Collected data —
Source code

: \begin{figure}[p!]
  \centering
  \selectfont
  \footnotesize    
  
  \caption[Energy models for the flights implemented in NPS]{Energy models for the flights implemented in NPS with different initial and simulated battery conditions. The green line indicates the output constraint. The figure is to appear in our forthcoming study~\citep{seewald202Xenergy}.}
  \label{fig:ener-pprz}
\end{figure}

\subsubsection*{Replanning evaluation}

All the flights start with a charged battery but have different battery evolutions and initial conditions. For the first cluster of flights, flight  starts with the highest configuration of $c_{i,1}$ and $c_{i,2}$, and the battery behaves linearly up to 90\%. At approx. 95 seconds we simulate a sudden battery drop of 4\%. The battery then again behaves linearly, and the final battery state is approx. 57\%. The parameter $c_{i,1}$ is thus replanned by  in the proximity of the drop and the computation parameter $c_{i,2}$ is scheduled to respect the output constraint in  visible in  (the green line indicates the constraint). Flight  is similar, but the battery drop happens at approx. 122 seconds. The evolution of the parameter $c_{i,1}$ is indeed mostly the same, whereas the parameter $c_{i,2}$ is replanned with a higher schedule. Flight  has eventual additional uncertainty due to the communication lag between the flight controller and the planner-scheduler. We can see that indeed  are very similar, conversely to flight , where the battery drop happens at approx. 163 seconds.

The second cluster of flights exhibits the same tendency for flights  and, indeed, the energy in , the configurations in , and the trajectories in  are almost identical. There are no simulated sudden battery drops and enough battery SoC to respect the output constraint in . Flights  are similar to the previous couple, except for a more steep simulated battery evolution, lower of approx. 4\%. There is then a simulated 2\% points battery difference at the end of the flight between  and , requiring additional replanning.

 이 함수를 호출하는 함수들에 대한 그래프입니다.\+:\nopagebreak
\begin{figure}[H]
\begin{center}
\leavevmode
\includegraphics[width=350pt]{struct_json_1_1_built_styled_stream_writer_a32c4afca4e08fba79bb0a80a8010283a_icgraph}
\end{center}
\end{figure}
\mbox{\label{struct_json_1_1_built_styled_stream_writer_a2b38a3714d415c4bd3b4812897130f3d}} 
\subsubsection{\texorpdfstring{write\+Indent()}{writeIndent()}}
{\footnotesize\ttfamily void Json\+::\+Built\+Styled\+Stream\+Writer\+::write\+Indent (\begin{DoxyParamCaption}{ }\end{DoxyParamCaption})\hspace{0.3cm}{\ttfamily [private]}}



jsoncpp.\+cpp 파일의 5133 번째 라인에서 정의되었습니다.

EXERCISE INSTRUCTIONS — Exactly as they appear above, the records are to be transcribed in full.

THE COMPLETED TASK —
Source code

: \begin{figure}[p!]
  \centering
  \selectfont
  \footnotesize    
  
  \caption[Energy models for the flights implemented in NPS]{Energy models for the flights implemented in NPS with different initial and simulated battery conditions. The green line indicates the output constraint. The figure is to appear in our forthcoming study~\citep{seewald202Xenergy}.}
  \label{fig:ener-pprz}
\end{figure}

\subsubsection*{Replanning evaluation}

All the flights start with a charged battery but have different battery evolutions and initial conditions. For the first cluster of flights, flight  starts with the highest configuration of $c_{i,1}$ and $c_{i,2}$, and the battery behaves linearly up to 90\%. At approx. 95 seconds we simulate a sudden battery drop of 4\%. The battery then again behaves linearly, and the final battery state is approx. 57\%. The parameter $c_{i,1}$ is thus replanned by  in the proximity of the drop and the computation parameter $c_{i,2}$ is scheduled to respect the output constraint in  visible in  (the green line indicates the constraint). Flight  is similar, but the battery drop happens at approx. 122 seconds. The evolution of the parameter $c_{i,1}$ is indeed mostly the same, whereas the parameter $c_{i,2}$ is replanned with a higher schedule. Flight  has eventual additional uncertainty due to the communication lag between the flight controller and the planner-scheduler. We can see that indeed  are very similar, conversely to flight , where the battery drop happens at approx. 163 seconds.

The second cluster of flights exhibits the same tendency for flights  and, indeed, the energy in , the configurations in , and the trajectories in  are almost identical. There are no simulated sudden battery drops and enough battery SoC to respect the output constraint in . Flights  are similar to the previous couple, except for a more steep simulated battery evolution, lower of approx. 4\%. There is then a simulated 2\% points battery difference at the end of the flight between  and , requiring additional replanning.

 이 함수를 호출하는 함수들에 대한 그래프입니다.\+:\nopagebreak
\begin{figure}[H]
\begin{center}
\leavevmode
\includegraphics[width=350pt]{struct_json_1_1_built_styled_stream_writer_a32c4afca4e08fba79bb0a80a8010283a_icgraph}
\end{center}
\end{figure}
\mbox{\label{struct_json_1_1_built_styled_stream_writer_a2b38a3714d415c4bd3b4812897130f3d}} 
\subsubsection{\texorpdfstring{write\+Indent()}{writeIndent()}}
{\footnotesize\ttfamily void Json\+::\+Built\+Styled\+Stream\+Writer\+::write\+Indent (\begin{DoxyParamCaption}{ }\end{DoxyParamCaption})\hspace{0.3cm}{\ttfamily [private]}}



jsoncpp.\+cpp 파일의 5133 번째 라인에서 정의되었습니다.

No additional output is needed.